Une réflexion collective et une impulsion politique majeure sont aujourd'hui nécessaires pour fixer l'amélioration de la santé et du bien-être comme un objectif mobilisateur pour notre société. Notre action, en tant que législateurs, est aussi indispensable qu'urgente pour inscrire la France dans le virage mondial vers la santé et le bien-être. Cette nécessaire impulsion devra ensuite se traduire par un travail non moins politique de définition des indicateurs pertinents répondant à cette vision intégrée de la santé et permettant d'atteindre les grands objectifs fixés. Il s'agira alors de faire vivre cette refondation de l'action publique, en la déclinant à l'échelon territorial mais aussi en la mobilisant dans nos travaux parlementaires. Nous pourrions par exemple, comme le suggère Marc Fleurbaey, prévoir l'intégration de nouveaux indicateurs de santé et de bien-être dans les études d'impact des projets de loi.

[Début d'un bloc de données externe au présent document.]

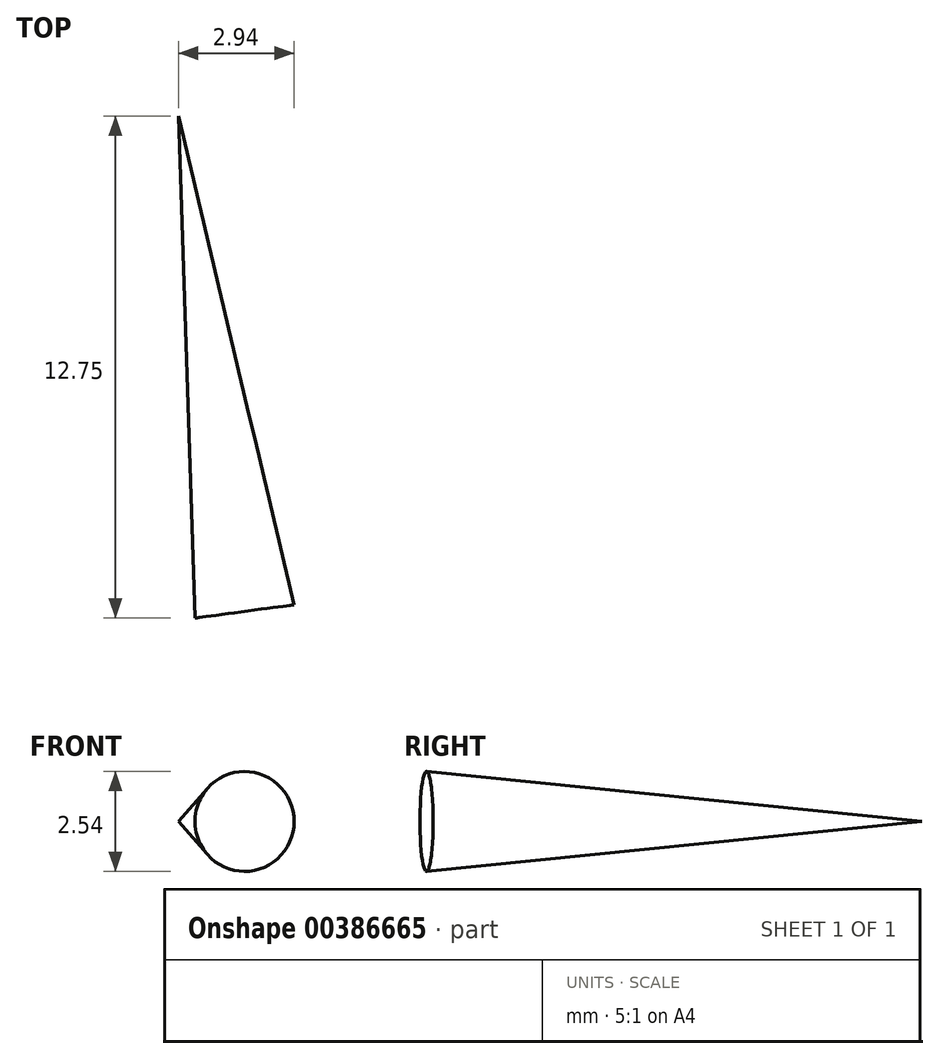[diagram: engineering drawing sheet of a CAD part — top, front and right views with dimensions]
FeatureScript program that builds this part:
annotation { "Feature Type Name" : "Feature", "Feature Type Description" : "" }
export const myFeature = defineFeature(function(context is Context, id is Id, definition is map)
    precondition{}
    {
        {
            var Q0;
            Q0=qCreatedBy(makeId("Top.planeOp"),FACE);
            var sketch = newSketch(context, id + "F0", { "sketchPlane" : qUnion([Q0])});
            skLineSegment(sketch, "E0", {"start": v(-17.19, -4.55) * mm, "end": v(-15.5, -17.13) * mm, "construction": true});
            skLineSegment(sketch, "E1", {"start": v(-15.5, -17.13) * mm, "end": v(-14.25, -16.97) * mm});
            skLineSegment(sketch, "E2", {"start": v(-17.19, -4.55) * mm, "end": v(-14.25, -16.97) * mm});
            skSolve(sketch);
        }
        {
            var Q0;
            Q0=sQuery(id+"F0.wireOp",EDGE,"E1");
            var Q1;
            Q1=sQuery(id+"F0.wireOp",EDGE,"E2");
            var Q2;
            Q2=sQuery(id+"F0.wireOp",EDGE,"E0");
            revolve(context, id + "F1", {"bodyType" : ToolBodyType.SURFACE, "surfaceEntities" : qUnion([Q0, Q1]), "axis" : qUnion([Q2]), "revolveType" : RevolveType.FULL});
        }
    });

Enfin, c'est une restructuration profonde des politiques publiques qui semble nécessaire, tant le cadre actuel paraît inadapté. Il faut d'abord garantir la transversalité, l'interministérialité et la pluriannualité dans la mise en œuvre des politiques concourant à la santé et au bien-être, alors qu'aujourd'hui les administrations travaillent souvent en silo. De nouveaux outils législatifs, tels qu'une grande loi de programmation relative à la santé et au bien-être, pourraient être instaurés.

Surtout, c'est un big bang budgétaire de la protection sociale qui sera nécessaire pour se départir d'une approche court-termiste, financière et fondée excessivement sur le PIB. Les PLF et PLFSS sont désormais dépassés, parce qu'inadaptés aux changements structurels qu'appelle la société de demain. Ils doivent être rénovés pour mieux prendre en compte la santé dans la durée. Une meilleure articulation entre les deux textes ou une budgétisation guidée par la santé – health budgeting – pourraient y contribuer. L'objectif national de dépenses d'assurance maladie lui-même, en tant qu'outil, doit faire l'objet d'une évaluation. En tant que membre de la Mission d'évaluation et de contrôle des lois de financement de la sécurité sociale, j'appelle à ce que nous nous saisissions du sujet.

Chers collègues, l'heure est venue de faire entrer notre État dans l'ère de la santé et du bien-être et d'intégrer la France dans le virage en cours au niveau mondial. Je le répète : la santé au sens large n'est pas seulement une mission du budget ; elle n'est pas une stratégie ; elle doit être l'élément cardinal qui guide toutes nos décisions. J'en appelle à votre engagement pour en débattre et pour accomplir ce projet au niveau national.